╭─ Data

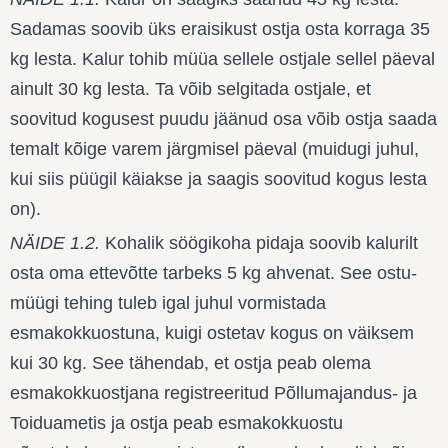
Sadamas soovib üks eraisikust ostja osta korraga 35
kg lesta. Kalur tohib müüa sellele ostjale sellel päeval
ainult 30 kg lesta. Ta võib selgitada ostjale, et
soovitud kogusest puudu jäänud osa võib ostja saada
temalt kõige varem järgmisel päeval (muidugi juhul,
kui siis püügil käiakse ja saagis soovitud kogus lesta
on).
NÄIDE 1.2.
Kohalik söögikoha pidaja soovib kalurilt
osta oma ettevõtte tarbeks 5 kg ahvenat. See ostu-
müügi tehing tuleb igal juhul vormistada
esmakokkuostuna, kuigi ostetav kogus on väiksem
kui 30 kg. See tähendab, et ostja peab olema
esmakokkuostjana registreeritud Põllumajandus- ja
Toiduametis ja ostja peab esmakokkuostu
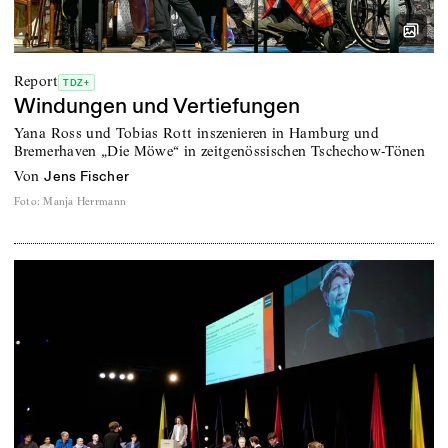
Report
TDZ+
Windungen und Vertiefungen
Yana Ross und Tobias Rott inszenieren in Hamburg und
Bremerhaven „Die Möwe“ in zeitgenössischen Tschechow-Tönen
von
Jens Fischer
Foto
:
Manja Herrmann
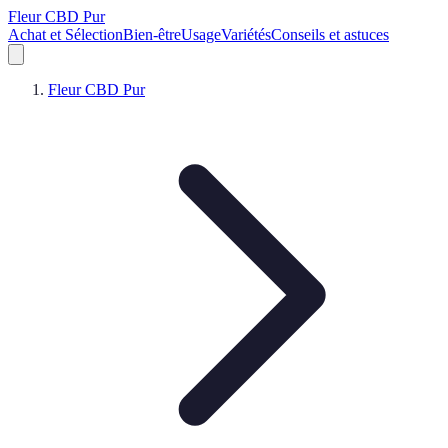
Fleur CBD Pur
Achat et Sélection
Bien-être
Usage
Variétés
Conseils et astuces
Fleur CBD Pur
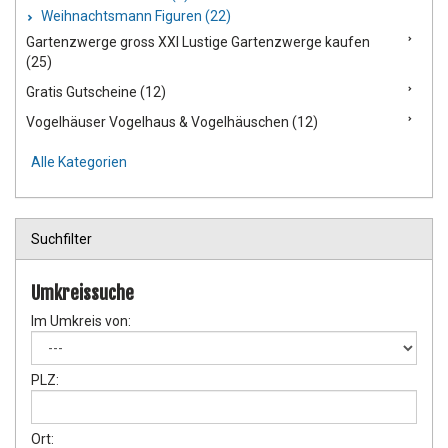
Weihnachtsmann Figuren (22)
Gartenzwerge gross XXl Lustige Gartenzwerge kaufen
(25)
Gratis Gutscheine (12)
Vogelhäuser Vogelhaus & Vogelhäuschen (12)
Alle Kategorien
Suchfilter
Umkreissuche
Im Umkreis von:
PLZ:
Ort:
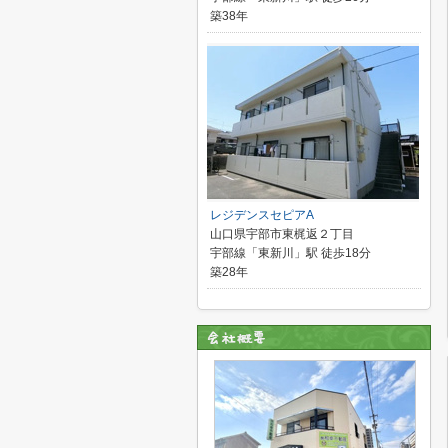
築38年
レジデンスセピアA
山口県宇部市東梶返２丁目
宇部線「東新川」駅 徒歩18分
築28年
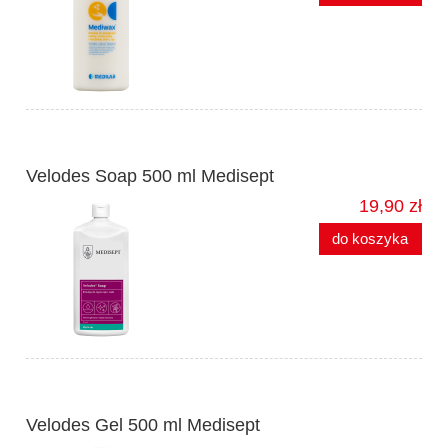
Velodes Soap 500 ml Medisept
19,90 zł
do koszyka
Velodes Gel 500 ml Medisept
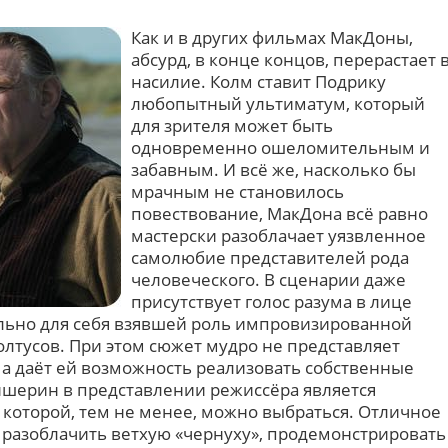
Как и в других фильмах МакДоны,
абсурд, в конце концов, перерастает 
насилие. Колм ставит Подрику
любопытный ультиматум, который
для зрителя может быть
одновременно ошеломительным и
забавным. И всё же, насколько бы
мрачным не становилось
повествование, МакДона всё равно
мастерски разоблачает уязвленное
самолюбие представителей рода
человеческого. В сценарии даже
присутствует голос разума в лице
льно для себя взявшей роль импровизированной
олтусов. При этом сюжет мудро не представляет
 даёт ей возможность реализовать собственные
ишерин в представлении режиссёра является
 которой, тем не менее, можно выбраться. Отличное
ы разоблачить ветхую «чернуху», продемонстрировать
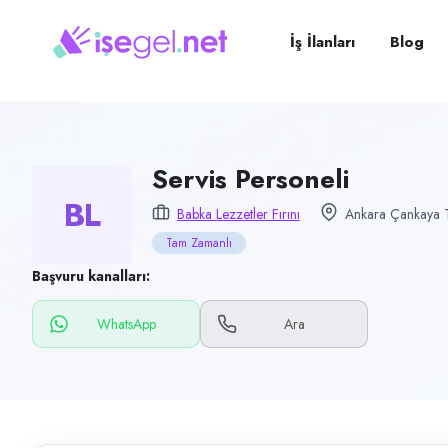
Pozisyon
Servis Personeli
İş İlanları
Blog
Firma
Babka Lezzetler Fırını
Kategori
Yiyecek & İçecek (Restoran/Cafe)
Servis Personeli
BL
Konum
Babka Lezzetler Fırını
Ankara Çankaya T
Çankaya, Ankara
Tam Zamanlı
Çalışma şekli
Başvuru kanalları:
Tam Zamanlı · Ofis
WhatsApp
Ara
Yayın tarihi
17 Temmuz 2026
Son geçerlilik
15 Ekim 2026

╰─

(Problem statement): In the listing above, find every line with the word "osta" and copy it out.

(Response area):
Sadamas soovib üks eraisikust ostja osta korraga 35
osta oma ettevõtte tarbeks 5 kg ahvenat. See ostu-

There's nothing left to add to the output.